Dans la vie de l'Église, tout semble orienté vers la présence du Christ et vers une relation toujours personnelle avec le Seigneur. Tous, nous parlons au Seigneur et nous nous adressons à Lui dans une relation personnelle de prière, de repentance, d'intercession, de supplication. Nous supplions Notre Seigneur pour la guérison de nous-mêmes, de notre âme et de notre corps, pour la guérison de nos proches, nous prions à l'intention de tous ceux qui sont malades. Et mystérieusement, cette grâce qui nous pénètre nous est transmise par les lieux de culte, les églises et toute la symbolique, par les reliques et l'icône, par le chant et les ornements. Une grâce profonde, une grâce de l'Esprit Saint est présente et nous inonde par la puissance de l'Esprit Saint au point qu'il suffit parfois simplement, humblement, peut-être même sans oser lever les yeux vers le Seigneur, de toucher du doigt une icône juste pour dire silencieusement à Jésus : "Me voici" et alors quelque chose se passe comme si une force sortait du Corps du Christ qu'est l'Église. L'Église est un trésor de présence de la grâce, un lieu de puissance et d'action de l'Esprit Saint, c'est pourquoi nous avons tant besoin de retrouver ce chemin vers le Seigneur qu'est l'Église, de nous immerger dans son Corps qu'est la vie de l'Église, la communion des saints et toute cette richesse de sainteté. De jour en jour durant toute notre vie, nous avons besoin de cette grâce qui nous environne, nous baigne et nous nourrit.
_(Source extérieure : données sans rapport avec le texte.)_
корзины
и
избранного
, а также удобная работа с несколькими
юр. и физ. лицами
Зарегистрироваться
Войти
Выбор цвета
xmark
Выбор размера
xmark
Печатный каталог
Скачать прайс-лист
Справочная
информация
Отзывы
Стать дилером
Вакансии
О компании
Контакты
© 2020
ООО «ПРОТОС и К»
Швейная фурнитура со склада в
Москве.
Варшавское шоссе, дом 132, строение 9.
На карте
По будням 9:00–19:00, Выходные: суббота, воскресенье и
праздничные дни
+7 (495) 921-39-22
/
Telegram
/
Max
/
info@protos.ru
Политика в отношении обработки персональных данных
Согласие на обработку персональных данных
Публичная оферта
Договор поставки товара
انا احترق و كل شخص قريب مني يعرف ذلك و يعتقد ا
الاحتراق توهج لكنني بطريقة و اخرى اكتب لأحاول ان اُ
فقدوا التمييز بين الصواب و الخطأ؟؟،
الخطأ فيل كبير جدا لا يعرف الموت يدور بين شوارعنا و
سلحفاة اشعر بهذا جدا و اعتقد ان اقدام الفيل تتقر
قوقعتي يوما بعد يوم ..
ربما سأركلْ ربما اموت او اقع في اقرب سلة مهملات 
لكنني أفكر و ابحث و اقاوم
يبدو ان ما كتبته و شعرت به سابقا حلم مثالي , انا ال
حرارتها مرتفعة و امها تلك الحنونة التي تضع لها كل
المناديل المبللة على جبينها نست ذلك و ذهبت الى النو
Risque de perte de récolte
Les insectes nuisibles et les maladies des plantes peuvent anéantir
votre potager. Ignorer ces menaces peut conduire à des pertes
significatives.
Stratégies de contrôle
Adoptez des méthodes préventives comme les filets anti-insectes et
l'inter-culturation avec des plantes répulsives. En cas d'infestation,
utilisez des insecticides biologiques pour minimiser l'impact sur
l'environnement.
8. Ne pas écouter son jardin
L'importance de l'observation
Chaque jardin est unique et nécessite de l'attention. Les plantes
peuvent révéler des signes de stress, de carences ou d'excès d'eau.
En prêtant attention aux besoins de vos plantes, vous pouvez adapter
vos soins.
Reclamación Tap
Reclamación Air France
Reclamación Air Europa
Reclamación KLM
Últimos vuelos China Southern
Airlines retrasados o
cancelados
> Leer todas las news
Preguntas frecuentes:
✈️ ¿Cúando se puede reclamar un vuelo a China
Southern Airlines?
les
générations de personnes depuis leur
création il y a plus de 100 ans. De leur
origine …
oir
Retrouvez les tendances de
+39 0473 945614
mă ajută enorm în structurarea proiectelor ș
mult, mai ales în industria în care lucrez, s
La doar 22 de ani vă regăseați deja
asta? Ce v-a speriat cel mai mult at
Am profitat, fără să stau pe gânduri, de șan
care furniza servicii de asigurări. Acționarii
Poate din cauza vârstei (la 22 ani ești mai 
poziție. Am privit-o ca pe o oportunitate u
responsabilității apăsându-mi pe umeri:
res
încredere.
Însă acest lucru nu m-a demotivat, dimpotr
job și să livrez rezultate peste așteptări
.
Ainsi donc, puissions-nous retrouver cette plénitude de vie et de puissance de la grâce de Dieu qui agit parfois de façon spectaculaire, et très souvent insensiblement. Même dans notre sommeil, même dans notre sommeil spirituel, dirais-je, quelque chose se passe et mûrit et il nous suffi t de toucher la frange du manteau du Seigneur, c'est-à-dire d'être ici dans l'Église, de laisser par osmose cette grâce de Dieu nous envahir. Mais, bien sûr, en nous pénétrant, cette grâce nous implique, nous sollicite, nous appelle à découvrir à notre tour une relation personnelle de cœur à cœur pour que nous puissions entendre la voix du Seigneur qui est présent, qui s'approche de nous, qui vient vers nous comme un mendiant d'amour et qui nous dit "Mon enfant lève-toi ! Mon enfant donne-Moi ton cœur ! Mon enfant, ouvre-Moi ton cœur car Je désire venir habiter en toi". Et alors, lorsque nous ouvrons notre cœur, la plénitude de la grâce et de la vie divine vient en nous et nous devenons véritablement enfants de Dieu.

Puissions-nous donc, mes amis, méditer profondément ces deux miracles et voir combien cette complémentarité de l’action de Dieu d’une manière tantôt personnelle et tantôt diffuse nous concerne dans notre vie toute entière.

Amen

Père Boris

Note :
(1) . Cf. évangiles selon saint Matthieu VII, 7 et saint Luc XI, 9.